▶ [Direction] Convert the lines of the material below into a Markdown table with the columns "Row" and "Line", numbering each row in order. Omit blank lines and the pictures.

•••

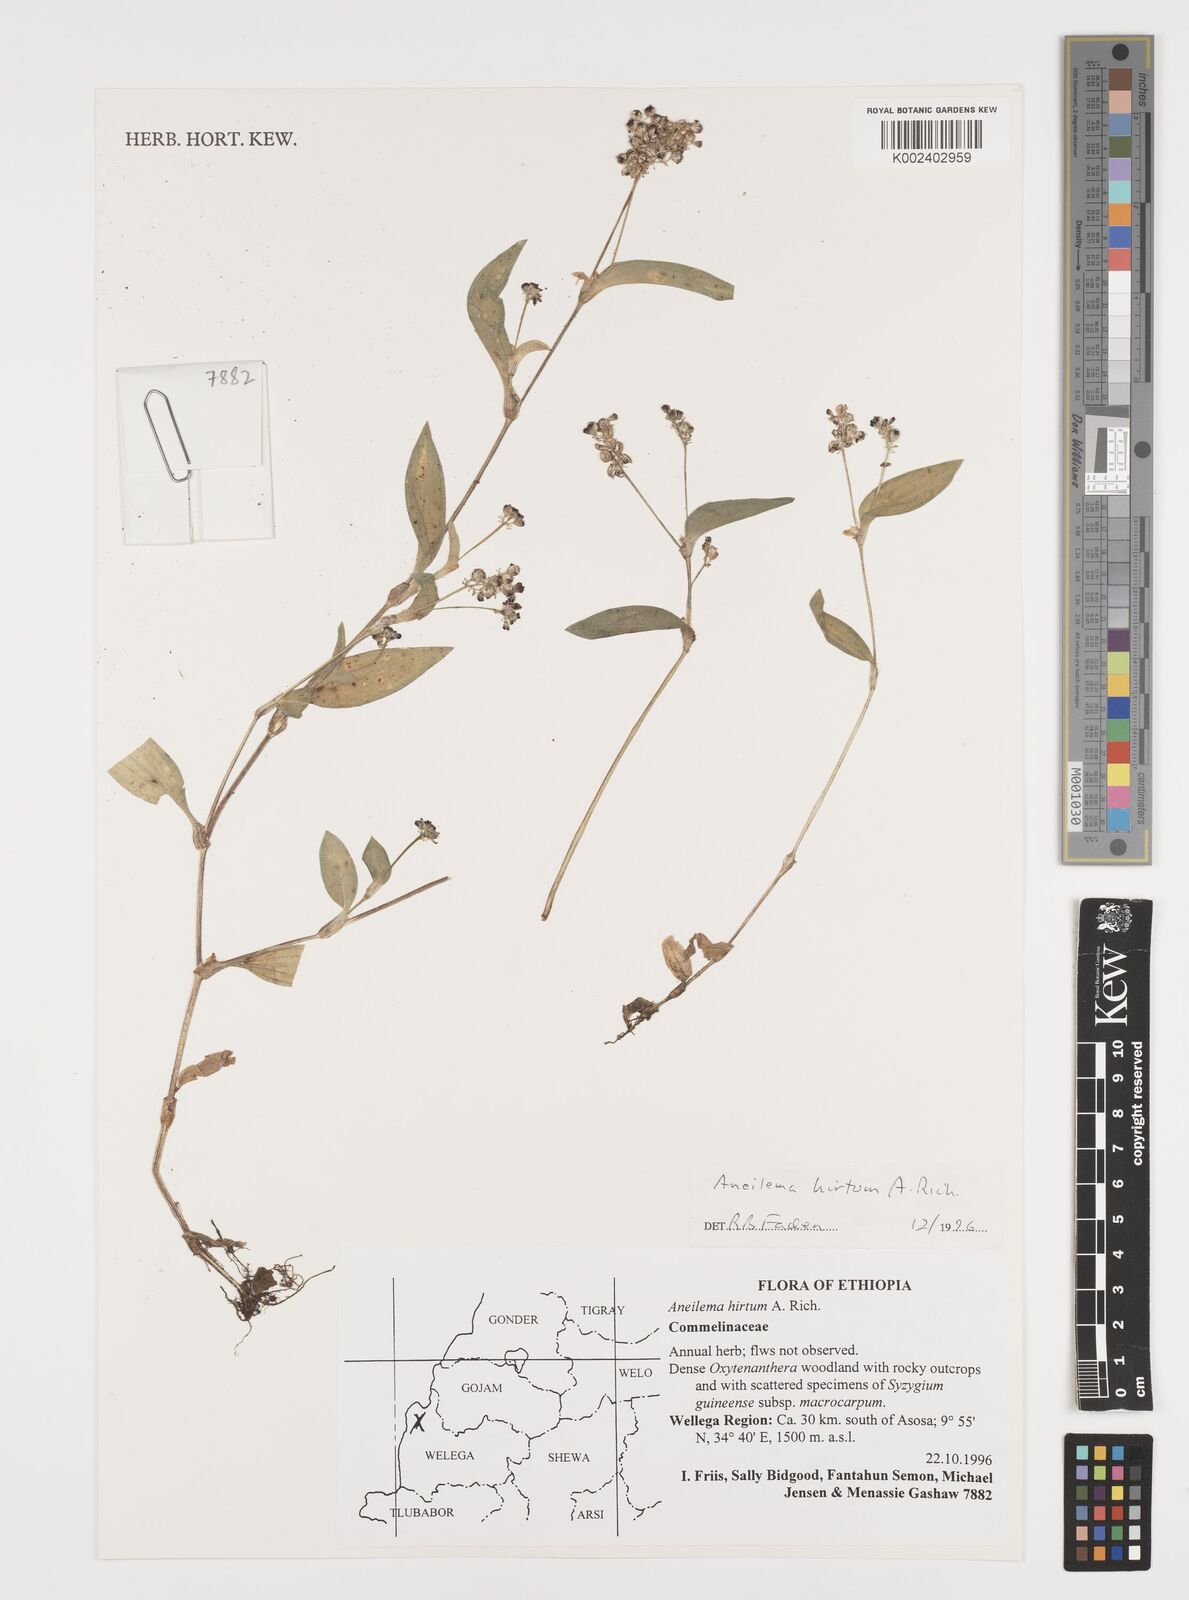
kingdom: Plantae
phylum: Tracheophyta
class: Liliopsida
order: Commelinales
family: Commelinaceae
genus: Aneilema
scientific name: Aneilema hirtum
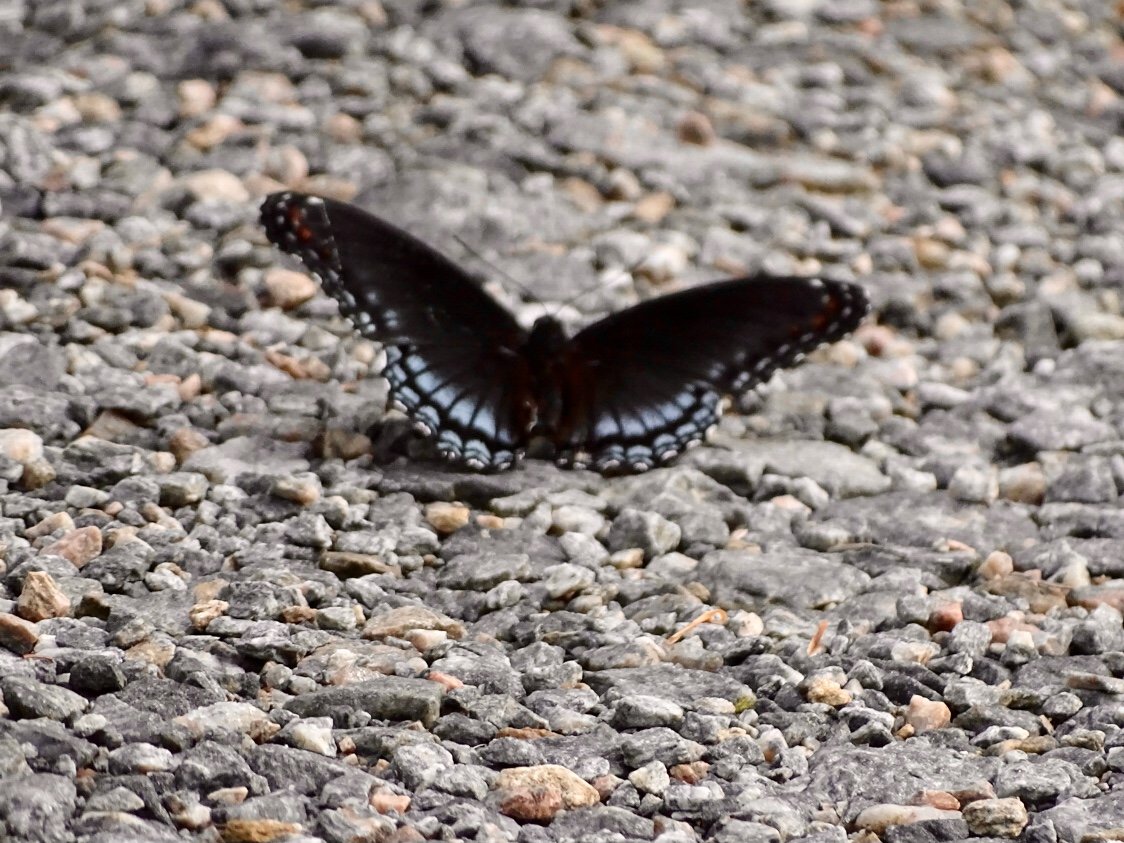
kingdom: Animalia
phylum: Arthropoda
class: Insecta
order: Lepidoptera
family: Nymphalidae
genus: Limenitis
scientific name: Limenitis arthemis
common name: Red-spotted Admiral
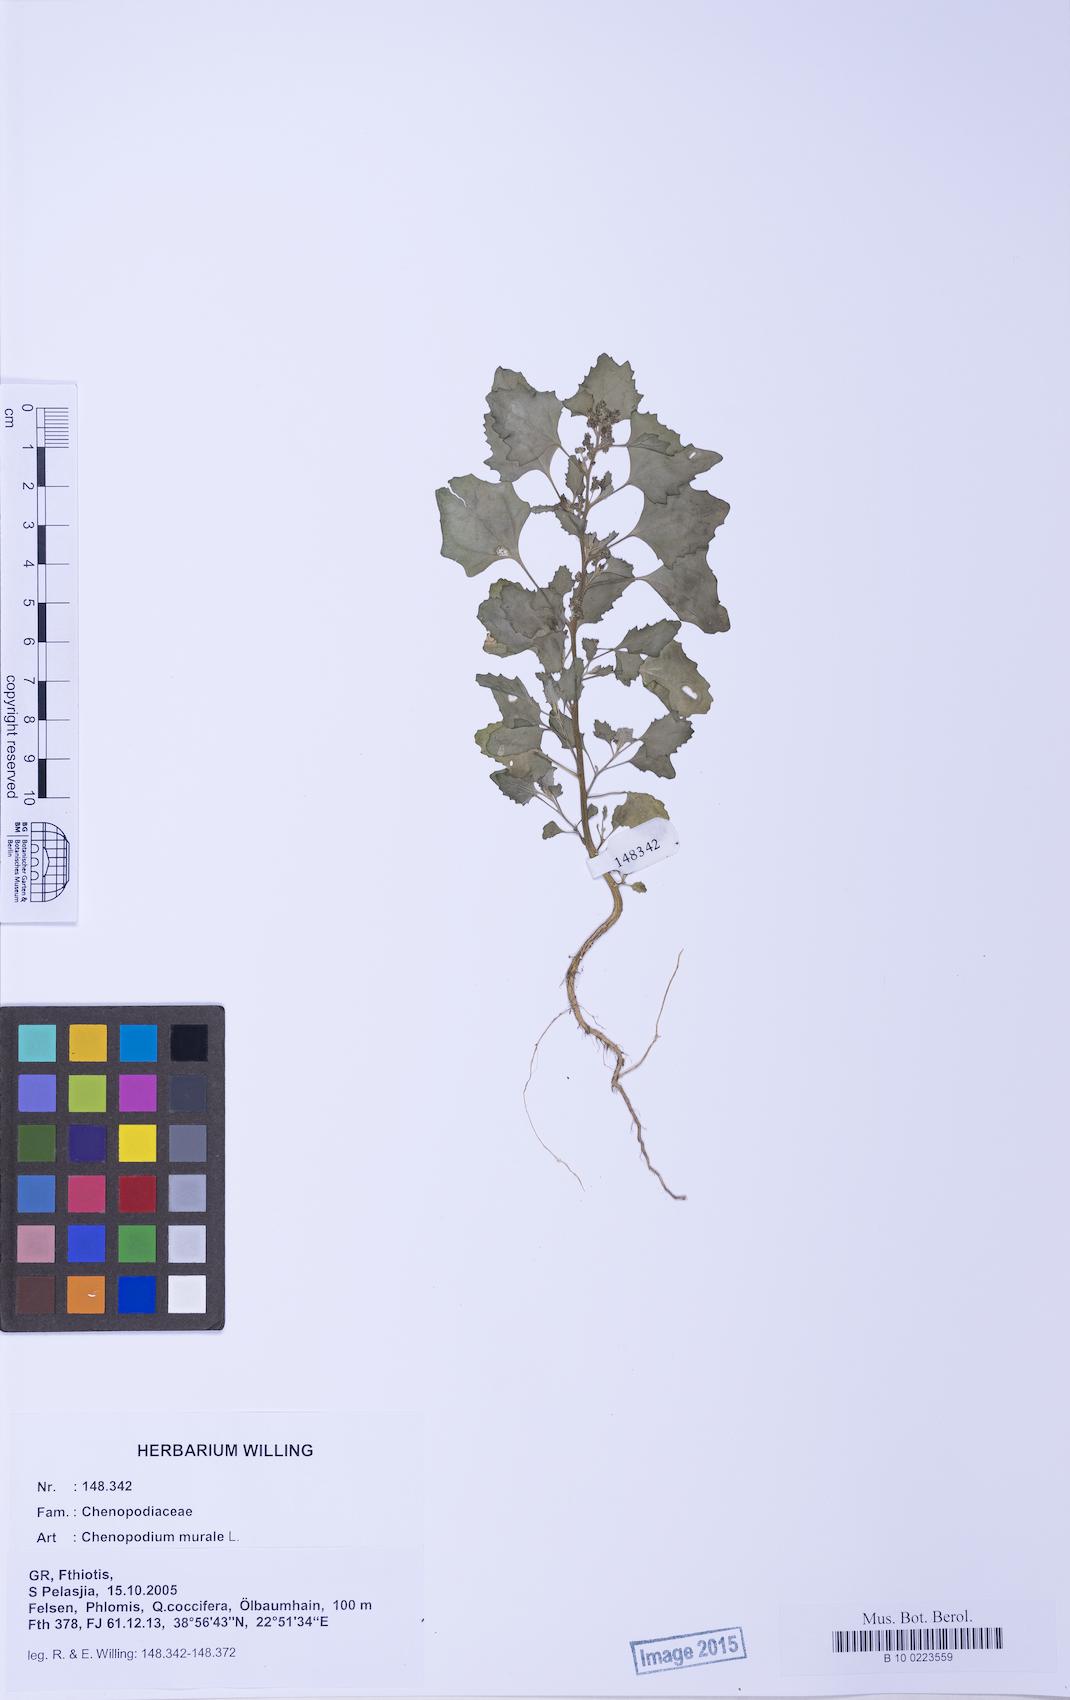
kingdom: Plantae
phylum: Tracheophyta
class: Magnoliopsida
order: Caryophyllales
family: Amaranthaceae
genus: Chenopodiastrum
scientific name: Chenopodiastrum murale
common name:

•••

▶ [Response]
| Row | Line |
|---|---|
| 1 | kingdom: Plantae |
| 2 | phylum: Tracheophyta |
| 3 | class: Liliopsida |
| 4 | order: Commelinales |
| 5 | family: Commelinaceae |
| 6 | genus: Aneilema |
| 7 | scientific name: Aneilema hirtum |
| 8 | kingdom: Animalia |
| 9 | phylum: Arthropoda |
| 10 | class: Insecta |
| 11 | order: Lepidoptera |
| 12 | family: Nymphalidae |
| 13 | genus: Limenitis |
| 14 | scientific name: Limenitis arthemis |
| 15 | common name: Red-spotted Admiral |
| 16 | kingdom: Plantae |
| 17 | phylum: Tracheophyta |
| 18 | class: Magnoliopsida |
| 19 | order: Caryophyllales |
| 20 | family: Amaranthaceae |
| 21 | genus: Chenopodiastrum |
| 22 | scientific name: Chenopodiastrum murale |
| 23 | common name: |